In the prepare_bam_transcripts.R line 118, the code asked to verify that the hash id generated are unique. However, the hash id generated is not unique using my dataset. After looking into the code, I realise this was because some of the tx_intron_positions are the same despite having different tx_position (different chromosome). I believe the reason for this was the strands are undetermined, causing the overlapping, and hence generating the same hash_id based on the same tx_intron positions.

I replaced make_hash(tx_intron_positions) by make_hash(paste(tx_position, tx_intron_positions)) in line 112 to give an unique hash_id, do you think this make sense ?

Remark: I also replaced make_hash(.data$intron_positions) into make_hash(paste(.data$position, .data$intron_positions)) for consistency.

mkabza commented

Hi,
Could you check if modifying the make_hash function by increasing the substring length in line 72 (from 16 to let's say 20) fixes the problem? It would help us to test if the assertion error was caused by a random clash between the hash values of tx_intron_positions (which is unlikely, but possible) or was a sign of some bug.

Hi,
I have changed it to 20, and I still get the same error.

image

mkabza commented

Hi @lingminhao,

We appreciate the feedback on our tool/documentation and for reporting and working with us on the issue!

Since we aren't able to trigger this error with our own datasets, we are thinking it could be an exception related to some aspect of your input data that is unexpected by Isosceles.

Is this by any chance a public dataset we can download? If not, would you be able to send us a small chunk of data that is sufficient to reproduce the error on our end?

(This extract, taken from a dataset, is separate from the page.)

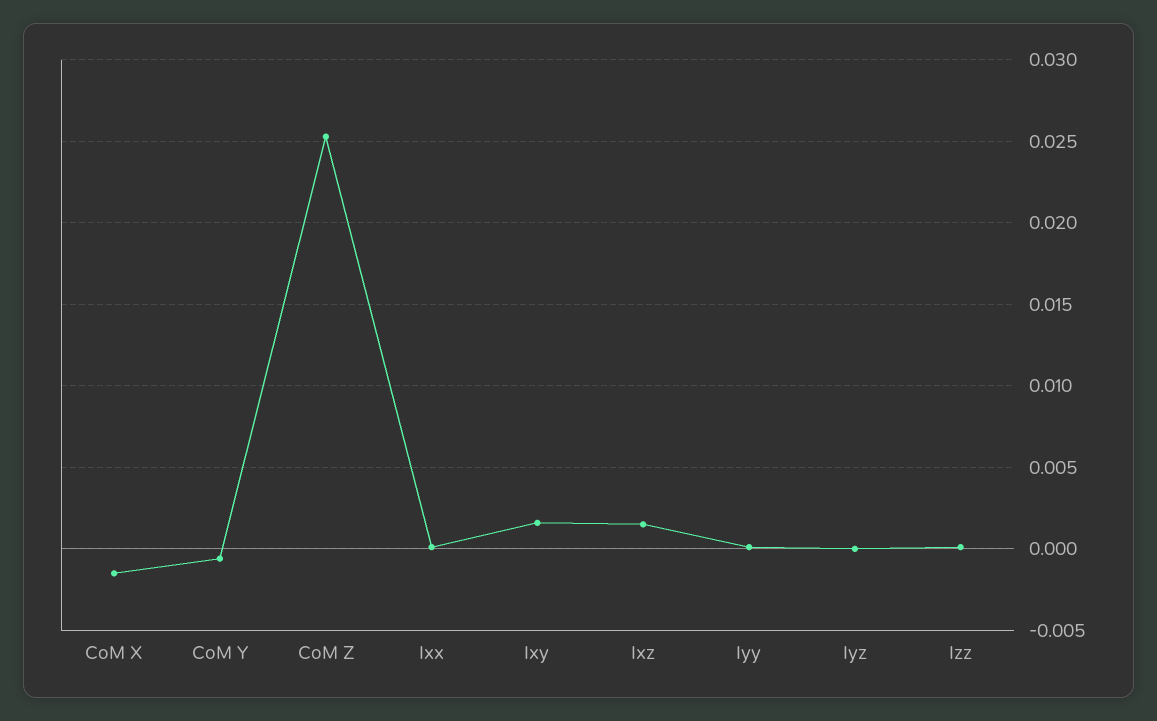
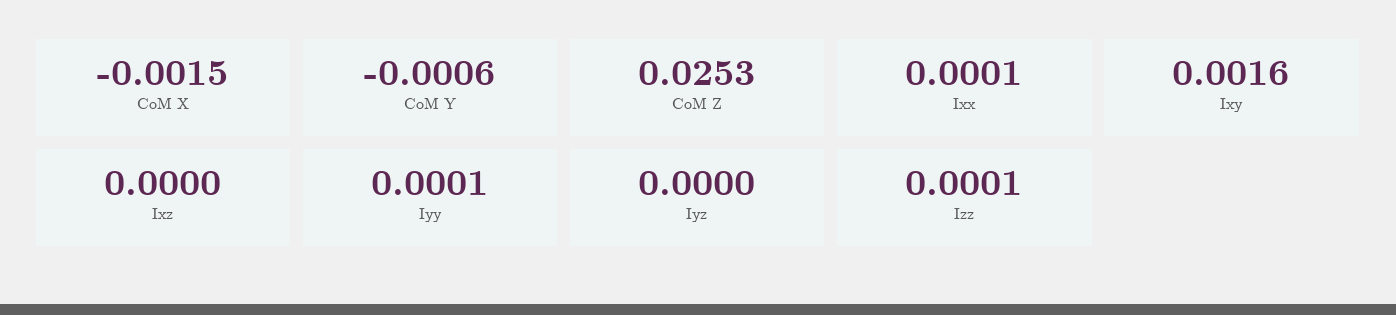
Ixz: 0.0015 -> 0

Thanks again for your help with this.

Hi, I can also confirm experiencing the same error in my dataset. For me, I got it to work after @lingminhao's proposed solution.

mkabza commented

Thanks @mcortes-lopez for your help! @lingminhao 's proposed fix, while sufficient to bypass the error, is not fully consistent with the assumptions downstream in the codebase-- so I would not recommend this as a solution. Ie. the error reported here is caused by an assertion we wrote that is failing, although with our data and unit tests, this assertion passes. We would be grateful if you could direct us to data with which we can reproduce this error, so we can implement a proper bug fix.

To explain, the tx_intron_positions string should already contain both chromosome, intron start/end coordinates, and strand for each transcript structure, eg. "4:17588978-17595409:+,4:17595535-17597045:+,4:17597135-17598455:+"

Since the output of bam_to_read_structures is grouped/summarized by intron_positions string, they are expected to be unique downstream. This is the input to prepare_transcripts (and subsequently, prepare_bam_transcripts), where the hash values generated are based on tx_intron_positions string and should also be unique (unless random collision occurs, which I think we have already ruled out, but will add additional checks for in the next release).

One thought is that if two data frame outputs of bam_to_read_structures were concatenated, for example, that could trigger the failed assertion.

Otherwise, I think we may need the input data to figure out what is going on.

Hi @mkabza I'm happy to share, do you have an email I can send you the link?
Thanks!

Hi @mkabza, I am also happy to share, may I have the email please? Thanks!

mkabza commented

Thank you @lingminhao for also offering to share data! @mcortes-lopez found my email address and sent data which was sufficient to identify and reproduce the bug (presence or absence of secondary=no to minimap2). We have now implemented and merged a bugfix.
Thanks again to you both for identifying and helping to fix this issue!